### Extracted information

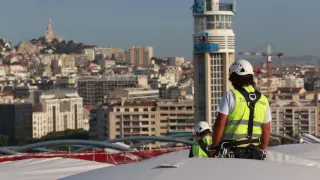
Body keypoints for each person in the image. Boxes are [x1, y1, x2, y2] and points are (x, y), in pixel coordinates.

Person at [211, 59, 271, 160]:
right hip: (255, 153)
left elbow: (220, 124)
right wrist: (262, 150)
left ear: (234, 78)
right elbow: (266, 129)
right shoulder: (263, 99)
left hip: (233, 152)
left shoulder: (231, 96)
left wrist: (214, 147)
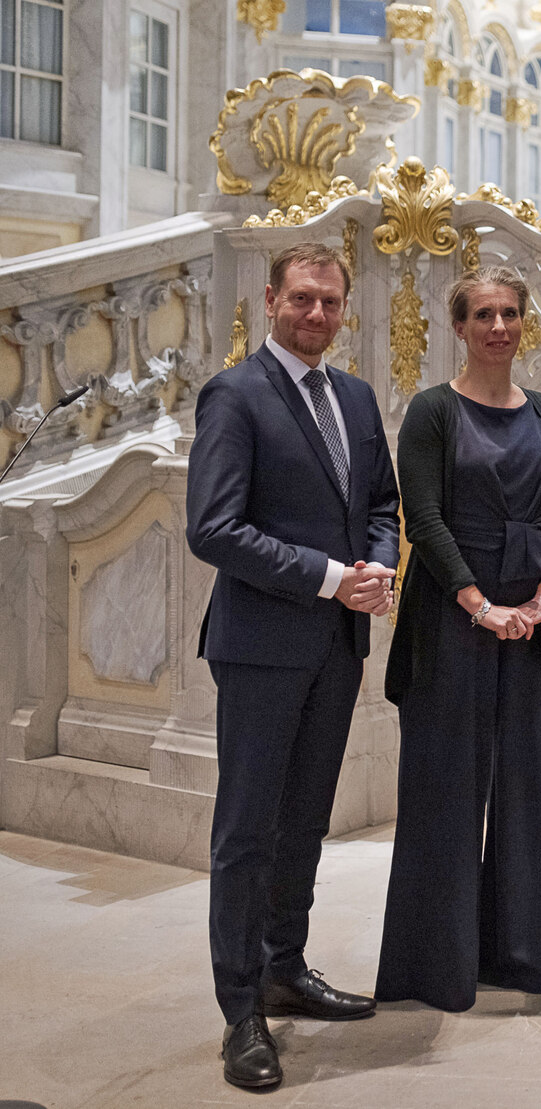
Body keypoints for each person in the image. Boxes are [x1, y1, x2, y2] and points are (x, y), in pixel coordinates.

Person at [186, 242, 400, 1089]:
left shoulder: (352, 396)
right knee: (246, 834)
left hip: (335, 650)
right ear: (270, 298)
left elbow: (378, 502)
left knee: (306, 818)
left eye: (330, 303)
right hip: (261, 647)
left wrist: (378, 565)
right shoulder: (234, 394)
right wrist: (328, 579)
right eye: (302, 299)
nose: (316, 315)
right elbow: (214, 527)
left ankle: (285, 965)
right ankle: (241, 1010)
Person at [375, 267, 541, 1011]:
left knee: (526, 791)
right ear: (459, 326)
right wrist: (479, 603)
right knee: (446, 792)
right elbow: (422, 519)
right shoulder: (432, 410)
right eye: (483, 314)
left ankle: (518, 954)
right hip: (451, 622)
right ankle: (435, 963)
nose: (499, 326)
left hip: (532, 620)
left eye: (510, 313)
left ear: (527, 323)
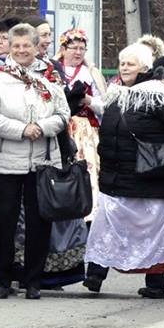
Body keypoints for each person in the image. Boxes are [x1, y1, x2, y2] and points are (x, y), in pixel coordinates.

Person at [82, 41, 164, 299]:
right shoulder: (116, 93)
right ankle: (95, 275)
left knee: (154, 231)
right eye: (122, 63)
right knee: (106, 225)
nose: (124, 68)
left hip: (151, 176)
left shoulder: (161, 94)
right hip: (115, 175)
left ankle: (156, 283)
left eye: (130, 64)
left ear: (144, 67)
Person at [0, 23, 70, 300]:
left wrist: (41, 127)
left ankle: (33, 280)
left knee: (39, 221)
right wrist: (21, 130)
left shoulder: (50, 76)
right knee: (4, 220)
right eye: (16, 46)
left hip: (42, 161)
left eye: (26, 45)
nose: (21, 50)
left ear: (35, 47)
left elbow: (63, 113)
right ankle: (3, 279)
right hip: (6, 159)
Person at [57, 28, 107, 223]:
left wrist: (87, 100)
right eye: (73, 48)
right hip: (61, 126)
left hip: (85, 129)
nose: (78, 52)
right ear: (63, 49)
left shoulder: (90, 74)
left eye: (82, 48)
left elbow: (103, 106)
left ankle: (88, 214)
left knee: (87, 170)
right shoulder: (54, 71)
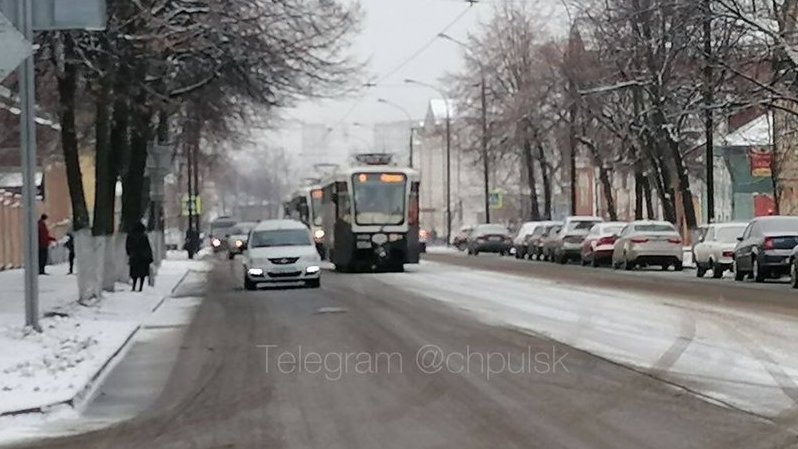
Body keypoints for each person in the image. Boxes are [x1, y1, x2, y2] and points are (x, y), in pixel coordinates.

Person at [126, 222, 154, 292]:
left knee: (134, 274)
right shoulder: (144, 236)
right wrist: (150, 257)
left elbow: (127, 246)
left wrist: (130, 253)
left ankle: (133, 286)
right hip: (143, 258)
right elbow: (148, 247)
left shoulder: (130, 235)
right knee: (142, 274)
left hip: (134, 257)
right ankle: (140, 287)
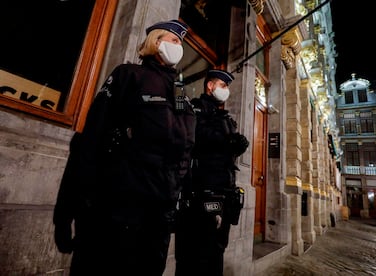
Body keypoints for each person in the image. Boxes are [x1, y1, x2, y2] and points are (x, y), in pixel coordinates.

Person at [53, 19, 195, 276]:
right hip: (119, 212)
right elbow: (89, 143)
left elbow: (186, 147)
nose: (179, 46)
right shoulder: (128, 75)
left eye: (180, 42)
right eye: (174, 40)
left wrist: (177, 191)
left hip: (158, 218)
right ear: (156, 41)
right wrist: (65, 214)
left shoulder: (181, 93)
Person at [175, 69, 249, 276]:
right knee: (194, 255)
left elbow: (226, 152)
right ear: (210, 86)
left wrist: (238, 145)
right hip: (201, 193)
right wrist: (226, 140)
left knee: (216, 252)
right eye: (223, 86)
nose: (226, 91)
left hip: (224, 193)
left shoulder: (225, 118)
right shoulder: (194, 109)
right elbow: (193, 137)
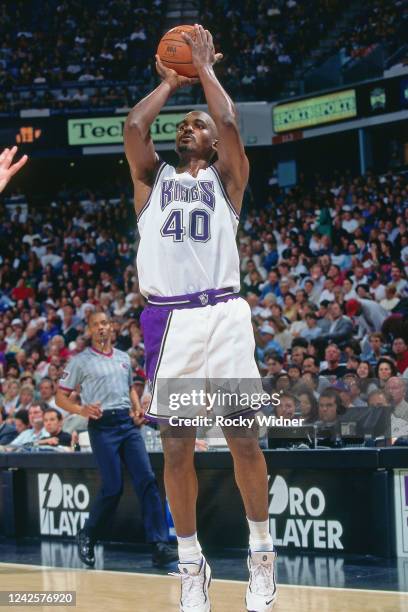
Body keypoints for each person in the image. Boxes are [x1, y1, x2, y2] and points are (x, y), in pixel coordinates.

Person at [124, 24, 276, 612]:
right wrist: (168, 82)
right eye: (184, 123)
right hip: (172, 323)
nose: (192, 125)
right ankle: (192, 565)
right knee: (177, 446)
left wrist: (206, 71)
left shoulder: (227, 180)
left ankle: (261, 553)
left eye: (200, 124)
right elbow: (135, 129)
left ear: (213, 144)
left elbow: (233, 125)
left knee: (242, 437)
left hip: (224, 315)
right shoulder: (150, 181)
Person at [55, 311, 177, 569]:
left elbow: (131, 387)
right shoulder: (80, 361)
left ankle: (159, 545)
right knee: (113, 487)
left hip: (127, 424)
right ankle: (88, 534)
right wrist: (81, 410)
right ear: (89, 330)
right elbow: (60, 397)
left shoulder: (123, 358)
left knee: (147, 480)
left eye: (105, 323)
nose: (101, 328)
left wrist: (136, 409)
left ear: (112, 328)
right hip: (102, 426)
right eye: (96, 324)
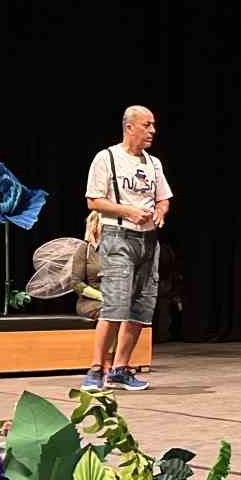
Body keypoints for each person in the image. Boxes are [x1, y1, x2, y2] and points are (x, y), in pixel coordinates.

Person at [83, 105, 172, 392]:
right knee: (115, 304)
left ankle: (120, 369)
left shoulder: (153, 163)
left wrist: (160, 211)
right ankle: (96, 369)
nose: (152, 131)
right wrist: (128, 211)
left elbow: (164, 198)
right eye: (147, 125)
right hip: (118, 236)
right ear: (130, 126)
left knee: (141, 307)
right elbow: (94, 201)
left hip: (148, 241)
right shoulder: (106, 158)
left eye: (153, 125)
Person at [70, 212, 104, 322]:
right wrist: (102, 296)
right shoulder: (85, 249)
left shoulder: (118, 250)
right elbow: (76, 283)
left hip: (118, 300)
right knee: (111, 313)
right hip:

### Directions for this task
As you output the material, omit the pictures but alter nothing else.

### Response to this exercise
Body keypoints for each person in the image. Boxes are [x1, y1, x2, y2] and points are (x, y), in pixel coordinates.

Person at [211, 59, 271, 160]:
right hip: (255, 153)
left elbow: (220, 124)
right wrist: (262, 150)
left ear: (234, 78)
right elbow: (266, 129)
right shoulder: (263, 99)
left hip: (233, 152)
left shoulder: (231, 96)
left wrist: (214, 147)
Body keypoints for each person in the image. Boxes are [x1, y1, x2, y2] and points are (x, y), in pixel coordinates.

Person at [186, 242, 400, 1089]:
left shoulder: (352, 396)
right knee: (246, 834)
left hip: (335, 650)
right ear: (270, 298)
left elbow: (378, 502)
left knee: (306, 818)
left eye: (330, 303)
right hip: (261, 647)
left wrist: (378, 565)
right shoulder: (234, 394)
right wrist: (328, 579)
right eye: (302, 299)
nose: (316, 315)
right elbow: (214, 527)
left ankle: (285, 965)
right ankle: (241, 1010)
Person at [375, 267, 541, 1011]:
left knee: (526, 791)
right ear: (459, 326)
right wrist: (479, 603)
right knee: (446, 792)
right elbow: (422, 519)
right shoulder: (432, 410)
right eye: (483, 314)
left ankle: (518, 954)
right hip: (451, 622)
right ankle: (435, 963)
nose: (499, 326)
left hip: (532, 620)
left eye: (510, 313)
left ear: (527, 323)
Body keypoints for each person in the image. Boxes are [x1, y1, x2, y2] and points are (x, y), in pixel coordinates.

Person at [82, 41, 164, 299]:
right shoulder: (116, 93)
right ankle: (95, 275)
left knee: (154, 231)
right eye: (122, 63)
right knee: (106, 225)
nose: (124, 68)
left hip: (151, 176)
left shoulder: (161, 94)
right hip: (115, 175)
left ankle: (156, 283)
left eye: (130, 64)
left ear: (144, 67)
Person at [0, 23, 70, 300]:
left wrist: (41, 127)
left ankle: (33, 280)
left knee: (39, 221)
right wrist: (21, 130)
left shoulder: (50, 76)
right knee: (4, 220)
right eye: (16, 46)
left hip: (42, 161)
left eye: (26, 45)
nose: (21, 50)
left ear: (35, 47)
left elbow: (63, 113)
right ankle: (3, 279)
right hip: (6, 159)
Person at [57, 28, 107, 223]:
left wrist: (87, 100)
right eye: (73, 48)
right hip: (61, 126)
left hip: (85, 129)
nose: (78, 52)
right ear: (63, 49)
left shoulder: (90, 74)
left eye: (82, 48)
left elbow: (103, 106)
left ankle: (88, 214)
left knee: (87, 170)
right shoulder: (54, 71)
Body keypoints for each person in the image. Boxes are [x1, y1, x2, y2] and points are (x, y), in pixel coordinates.

Person at [126, 222, 154, 292]:
left knee: (134, 274)
right shoulder: (144, 236)
right wrist: (150, 257)
left elbow: (127, 246)
left wrist: (130, 253)
left ankle: (133, 286)
right hip: (143, 258)
right elbow: (148, 247)
left shoulder: (130, 235)
right knee: (142, 274)
left hip: (134, 257)
right ankle: (140, 287)
Body keypoints for each person in the image. Boxes are [x1, y1, x2, y2] and points are (x, y), in pixel coordinates.

Person at [53, 19, 195, 276]:
right hip: (119, 212)
right elbow: (89, 143)
left elbow: (186, 147)
nose: (179, 46)
right shoulder: (128, 75)
left eye: (180, 42)
right eye: (174, 40)
left wrist: (177, 191)
left hip: (158, 218)
right ear: (156, 41)
right wrist: (65, 214)
left shoulder: (181, 93)
Person at [175, 69, 249, 276]:
right knee: (194, 255)
left elbow: (226, 152)
right ear: (210, 86)
left wrist: (238, 145)
right hip: (201, 193)
right wrist: (226, 140)
left knee: (216, 252)
right eye: (223, 86)
nose: (226, 91)
left hip: (224, 193)
left shoulder: (225, 118)
right shoulder: (194, 109)
right elbow: (193, 137)
Body keypoints for each person in the image. Boxes are [x1, y1, x2, y2] and points are (x, y), in pixel coordinates.

Person at [124, 24, 276, 612]:
right wrist: (168, 82)
right eye: (184, 123)
right hip: (172, 323)
nose: (192, 125)
right ankle: (192, 565)
right knee: (177, 446)
left wrist: (206, 71)
left shoulder: (227, 180)
left ankle: (261, 553)
left eye: (200, 124)
right elbow: (135, 129)
left ear: (213, 144)
left elbow: (233, 125)
left knee: (242, 437)
left hip: (224, 315)
right shoulder: (150, 181)
Person at [55, 311, 177, 569]:
left elbow: (131, 387)
right shoulder: (80, 361)
left ankle: (159, 545)
right knee: (113, 487)
left hip: (127, 424)
right ankle: (88, 534)
right wrist: (81, 410)
right ear: (89, 330)
right elbow: (60, 397)
left shoulder: (123, 358)
left knee: (147, 480)
left eye: (105, 323)
nose: (101, 328)
left wrist: (136, 409)
left ear: (112, 328)
right hip: (102, 426)
right eye: (96, 324)
Body keypoints for each person in the image. Boxes are [x1, y1, x2, y2] and points are (x, y), in pixel coordinates.

Person at [83, 105, 172, 392]:
right knee: (115, 304)
left ankle: (120, 369)
left shoulder: (153, 163)
left wrist: (160, 211)
right ankle: (96, 369)
nose: (152, 131)
right wrist: (128, 211)
left elbow: (164, 198)
right eye: (147, 125)
right hip: (118, 236)
right ear: (130, 126)
left knee: (141, 307)
right elbow: (94, 201)
left hip: (148, 241)
right shoulder: (106, 158)
left eye: (153, 125)
Person at [70, 212, 104, 322]:
right wrist: (102, 296)
right shoulder: (85, 249)
left shoulder: (118, 250)
right elbow: (76, 283)
left hip: (118, 300)
right knee: (111, 313)
right hip:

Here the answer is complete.